Need To Better Administer the Juvenile Justice and Delinquency Prevention Act's Maintenance-of-Effort Requirement
GGD-78-85: Published: Oct 3, 1978. Publicly Released: Oct 3, 1978.
- Full Report:
The Department of Justice's Law Enforcement Assistance Administration (LEAA) is authorized to finance nationwide efforts to improve juvenile justice and prevent juvenile delinquency. The Juvenile Justice and Delinquency Prevention Act of 1974 requires that a minimum level of assistance for juvenile delinquency programs be maintained from appropriations made under the Omnibus Crime Control and Safe Streets Act. This is to assure that appropriations under that act supplement rather than replace funds previously spent for juvenile delinquency programs.

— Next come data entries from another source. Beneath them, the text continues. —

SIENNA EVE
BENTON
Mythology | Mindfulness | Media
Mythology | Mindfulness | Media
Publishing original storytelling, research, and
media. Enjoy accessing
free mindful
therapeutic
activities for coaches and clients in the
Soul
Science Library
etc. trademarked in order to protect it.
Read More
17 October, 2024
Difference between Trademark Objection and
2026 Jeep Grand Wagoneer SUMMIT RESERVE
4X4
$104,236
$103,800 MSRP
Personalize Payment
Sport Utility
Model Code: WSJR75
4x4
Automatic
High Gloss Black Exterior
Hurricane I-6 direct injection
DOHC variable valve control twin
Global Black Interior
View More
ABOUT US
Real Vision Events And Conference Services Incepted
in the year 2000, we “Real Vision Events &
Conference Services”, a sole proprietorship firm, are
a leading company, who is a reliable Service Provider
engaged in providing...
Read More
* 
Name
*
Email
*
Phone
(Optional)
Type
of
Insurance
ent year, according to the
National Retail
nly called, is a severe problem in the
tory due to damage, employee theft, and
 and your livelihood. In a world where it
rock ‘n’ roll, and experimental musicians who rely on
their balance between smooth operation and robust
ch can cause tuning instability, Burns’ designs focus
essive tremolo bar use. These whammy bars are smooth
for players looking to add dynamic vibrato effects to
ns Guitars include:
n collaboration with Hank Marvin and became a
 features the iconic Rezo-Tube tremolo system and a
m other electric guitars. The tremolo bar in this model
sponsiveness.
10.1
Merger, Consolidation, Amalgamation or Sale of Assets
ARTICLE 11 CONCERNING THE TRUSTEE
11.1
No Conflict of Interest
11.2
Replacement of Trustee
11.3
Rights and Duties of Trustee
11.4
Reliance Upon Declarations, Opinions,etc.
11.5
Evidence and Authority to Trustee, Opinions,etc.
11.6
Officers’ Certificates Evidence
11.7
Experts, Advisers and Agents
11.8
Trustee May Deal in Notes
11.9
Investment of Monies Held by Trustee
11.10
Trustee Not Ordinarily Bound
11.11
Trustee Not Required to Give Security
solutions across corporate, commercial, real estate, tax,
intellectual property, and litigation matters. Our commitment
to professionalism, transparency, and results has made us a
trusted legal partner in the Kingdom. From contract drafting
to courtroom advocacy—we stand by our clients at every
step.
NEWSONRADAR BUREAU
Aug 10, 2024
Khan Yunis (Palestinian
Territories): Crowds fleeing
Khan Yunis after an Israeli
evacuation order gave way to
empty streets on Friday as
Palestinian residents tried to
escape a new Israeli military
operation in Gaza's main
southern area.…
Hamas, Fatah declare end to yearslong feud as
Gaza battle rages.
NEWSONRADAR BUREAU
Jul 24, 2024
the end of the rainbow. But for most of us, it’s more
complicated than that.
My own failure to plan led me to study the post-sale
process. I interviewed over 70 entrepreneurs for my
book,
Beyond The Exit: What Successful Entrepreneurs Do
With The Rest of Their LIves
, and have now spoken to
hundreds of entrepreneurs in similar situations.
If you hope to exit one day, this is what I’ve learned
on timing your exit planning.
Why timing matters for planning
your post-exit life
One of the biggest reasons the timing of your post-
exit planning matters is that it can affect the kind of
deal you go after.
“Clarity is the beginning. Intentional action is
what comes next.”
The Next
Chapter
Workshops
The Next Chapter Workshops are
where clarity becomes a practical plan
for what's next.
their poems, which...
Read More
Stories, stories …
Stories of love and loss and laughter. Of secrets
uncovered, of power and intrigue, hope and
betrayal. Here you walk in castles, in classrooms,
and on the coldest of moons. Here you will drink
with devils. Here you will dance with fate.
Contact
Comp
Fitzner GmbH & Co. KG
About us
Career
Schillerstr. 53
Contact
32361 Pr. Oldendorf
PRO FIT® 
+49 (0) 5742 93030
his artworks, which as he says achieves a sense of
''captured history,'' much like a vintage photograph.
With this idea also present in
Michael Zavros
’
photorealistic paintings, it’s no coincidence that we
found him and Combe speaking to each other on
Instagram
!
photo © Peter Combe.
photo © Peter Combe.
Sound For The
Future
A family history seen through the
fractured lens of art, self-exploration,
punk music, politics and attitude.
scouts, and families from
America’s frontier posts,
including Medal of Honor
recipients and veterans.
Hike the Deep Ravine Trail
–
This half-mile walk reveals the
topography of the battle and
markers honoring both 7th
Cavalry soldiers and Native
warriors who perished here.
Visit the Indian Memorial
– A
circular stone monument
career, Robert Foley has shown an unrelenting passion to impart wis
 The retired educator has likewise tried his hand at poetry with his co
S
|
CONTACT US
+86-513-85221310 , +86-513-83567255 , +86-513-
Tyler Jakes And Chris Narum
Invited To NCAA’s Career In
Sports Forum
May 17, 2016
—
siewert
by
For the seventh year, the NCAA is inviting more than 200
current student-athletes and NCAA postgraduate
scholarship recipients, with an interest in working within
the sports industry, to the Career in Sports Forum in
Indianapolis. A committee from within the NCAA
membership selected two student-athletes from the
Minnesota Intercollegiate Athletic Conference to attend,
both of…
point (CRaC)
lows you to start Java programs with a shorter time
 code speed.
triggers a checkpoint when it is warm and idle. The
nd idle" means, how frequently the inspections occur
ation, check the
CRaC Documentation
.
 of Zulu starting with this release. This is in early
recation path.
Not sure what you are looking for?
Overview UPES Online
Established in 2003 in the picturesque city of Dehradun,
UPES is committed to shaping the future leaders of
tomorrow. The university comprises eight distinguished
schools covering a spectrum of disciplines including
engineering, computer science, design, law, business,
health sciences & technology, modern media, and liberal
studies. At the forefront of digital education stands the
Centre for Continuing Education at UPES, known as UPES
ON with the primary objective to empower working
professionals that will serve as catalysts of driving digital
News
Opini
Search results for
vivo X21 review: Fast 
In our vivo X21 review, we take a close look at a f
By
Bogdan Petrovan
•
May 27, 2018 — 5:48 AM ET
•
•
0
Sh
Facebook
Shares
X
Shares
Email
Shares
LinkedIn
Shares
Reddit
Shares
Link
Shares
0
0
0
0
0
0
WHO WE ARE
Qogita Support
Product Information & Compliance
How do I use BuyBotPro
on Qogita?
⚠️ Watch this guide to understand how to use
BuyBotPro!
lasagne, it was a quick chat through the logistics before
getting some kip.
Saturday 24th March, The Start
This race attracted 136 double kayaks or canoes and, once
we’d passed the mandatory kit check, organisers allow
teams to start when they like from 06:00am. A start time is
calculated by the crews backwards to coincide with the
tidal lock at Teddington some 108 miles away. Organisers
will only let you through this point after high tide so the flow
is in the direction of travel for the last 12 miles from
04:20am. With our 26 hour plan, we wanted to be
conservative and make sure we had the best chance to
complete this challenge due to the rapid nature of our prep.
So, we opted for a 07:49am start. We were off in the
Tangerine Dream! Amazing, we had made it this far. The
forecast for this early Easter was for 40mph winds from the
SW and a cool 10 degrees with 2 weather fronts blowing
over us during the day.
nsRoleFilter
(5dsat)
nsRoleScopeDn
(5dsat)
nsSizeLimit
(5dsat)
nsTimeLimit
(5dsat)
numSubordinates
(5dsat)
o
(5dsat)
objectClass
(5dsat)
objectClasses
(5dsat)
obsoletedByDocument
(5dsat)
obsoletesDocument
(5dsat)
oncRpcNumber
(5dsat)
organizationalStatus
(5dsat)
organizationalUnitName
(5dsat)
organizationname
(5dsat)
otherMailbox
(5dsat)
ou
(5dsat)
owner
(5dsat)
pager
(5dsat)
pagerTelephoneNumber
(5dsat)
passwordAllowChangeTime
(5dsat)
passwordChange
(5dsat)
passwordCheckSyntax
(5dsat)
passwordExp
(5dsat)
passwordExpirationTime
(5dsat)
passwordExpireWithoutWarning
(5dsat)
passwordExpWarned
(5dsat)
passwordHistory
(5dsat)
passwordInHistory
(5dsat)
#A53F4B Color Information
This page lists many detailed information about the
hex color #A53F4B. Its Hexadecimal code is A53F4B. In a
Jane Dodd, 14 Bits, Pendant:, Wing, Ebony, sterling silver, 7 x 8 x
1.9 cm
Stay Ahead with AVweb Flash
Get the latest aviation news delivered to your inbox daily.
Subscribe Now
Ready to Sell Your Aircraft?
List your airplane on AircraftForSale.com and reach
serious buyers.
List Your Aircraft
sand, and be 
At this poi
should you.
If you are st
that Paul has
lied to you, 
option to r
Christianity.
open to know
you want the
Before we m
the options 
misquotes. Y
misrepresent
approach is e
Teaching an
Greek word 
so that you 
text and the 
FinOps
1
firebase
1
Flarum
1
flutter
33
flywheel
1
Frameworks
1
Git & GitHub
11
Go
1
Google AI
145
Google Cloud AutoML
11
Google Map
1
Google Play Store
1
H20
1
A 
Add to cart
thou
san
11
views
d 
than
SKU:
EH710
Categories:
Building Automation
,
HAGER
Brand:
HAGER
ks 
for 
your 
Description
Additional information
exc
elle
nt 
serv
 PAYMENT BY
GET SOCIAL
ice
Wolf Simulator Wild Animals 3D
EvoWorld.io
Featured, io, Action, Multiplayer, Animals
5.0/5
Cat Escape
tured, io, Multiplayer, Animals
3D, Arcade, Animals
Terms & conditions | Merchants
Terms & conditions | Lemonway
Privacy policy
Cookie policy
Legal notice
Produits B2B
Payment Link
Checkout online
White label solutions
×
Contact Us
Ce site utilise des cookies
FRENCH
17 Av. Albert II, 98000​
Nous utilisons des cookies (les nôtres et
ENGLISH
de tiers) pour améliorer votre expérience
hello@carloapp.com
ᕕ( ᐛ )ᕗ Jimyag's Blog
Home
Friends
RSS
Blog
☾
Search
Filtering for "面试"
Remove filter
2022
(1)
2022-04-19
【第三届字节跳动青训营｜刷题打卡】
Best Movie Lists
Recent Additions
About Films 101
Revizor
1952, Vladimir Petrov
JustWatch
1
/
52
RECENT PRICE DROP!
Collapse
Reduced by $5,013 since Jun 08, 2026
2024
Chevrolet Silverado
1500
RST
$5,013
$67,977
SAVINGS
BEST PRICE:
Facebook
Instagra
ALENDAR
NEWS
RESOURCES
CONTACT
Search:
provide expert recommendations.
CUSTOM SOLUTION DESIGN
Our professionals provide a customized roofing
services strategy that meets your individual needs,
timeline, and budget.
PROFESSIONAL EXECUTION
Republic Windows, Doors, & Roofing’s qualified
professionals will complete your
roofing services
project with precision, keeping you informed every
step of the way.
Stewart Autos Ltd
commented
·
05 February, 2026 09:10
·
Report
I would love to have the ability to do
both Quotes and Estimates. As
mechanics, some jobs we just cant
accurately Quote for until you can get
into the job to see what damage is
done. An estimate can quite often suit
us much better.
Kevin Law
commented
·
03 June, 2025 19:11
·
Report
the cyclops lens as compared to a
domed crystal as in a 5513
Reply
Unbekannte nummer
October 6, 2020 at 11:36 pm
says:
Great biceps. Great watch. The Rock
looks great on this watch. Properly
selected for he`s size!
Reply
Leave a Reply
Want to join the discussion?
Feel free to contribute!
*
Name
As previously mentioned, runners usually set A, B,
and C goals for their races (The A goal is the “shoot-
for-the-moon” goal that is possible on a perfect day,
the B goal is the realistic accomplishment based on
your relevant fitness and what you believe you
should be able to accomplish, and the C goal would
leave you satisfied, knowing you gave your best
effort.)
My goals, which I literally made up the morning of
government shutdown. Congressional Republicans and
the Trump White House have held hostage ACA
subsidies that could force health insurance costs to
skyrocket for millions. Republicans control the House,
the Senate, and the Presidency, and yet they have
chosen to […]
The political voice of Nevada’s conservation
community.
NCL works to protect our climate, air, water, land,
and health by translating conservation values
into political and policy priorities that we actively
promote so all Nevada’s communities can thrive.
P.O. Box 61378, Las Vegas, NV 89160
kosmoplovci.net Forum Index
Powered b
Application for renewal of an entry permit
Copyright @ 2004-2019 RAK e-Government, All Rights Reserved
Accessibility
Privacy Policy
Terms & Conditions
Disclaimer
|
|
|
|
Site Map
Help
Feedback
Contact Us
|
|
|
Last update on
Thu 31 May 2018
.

LEAA has failed to assign specific responsibilities for administering the maintenance-of-effort requirement which has resulted in a disorganized approach to implementing the requirement. Written procedures describing how juvenile effort should be determined, monitored, and reported were lacking, and compliance reports did not show the amount of funds actually expended. Data were not generally available to support amounts representing the juvenile component of projects which also served adults, and juvenile justice and delinquency prevention efforts under the Crime Control Act were overstated in some cases because of the lack of controls to assure that projects or portions of projects classified as being for juveniles were actually juvenile-related. LEAA also has not been consistent in the way it has determined compliance with the maintenance-of-effort requirement.
Recommendation for Executive Action
Comments: Please call 202/512-6100 for additional information.
Recommendation: The Attorney General should direct the Administrator of LEAA to: assign responsibility for administering the maintenance-of-effort requirement to the Office of Juvenile Justice and the Delinquency Prevention; develop procedures and controls for documenting the status of maintenance-of-effort compliance at the allocation, award, and expenditure states; develop guidelines on acceptable methods of prorating the cost of projects that are only partially juvenile-related; and help State planning agencies develop procedures for determining during periodic audits whether projects claimed as being juvenile-related actually were.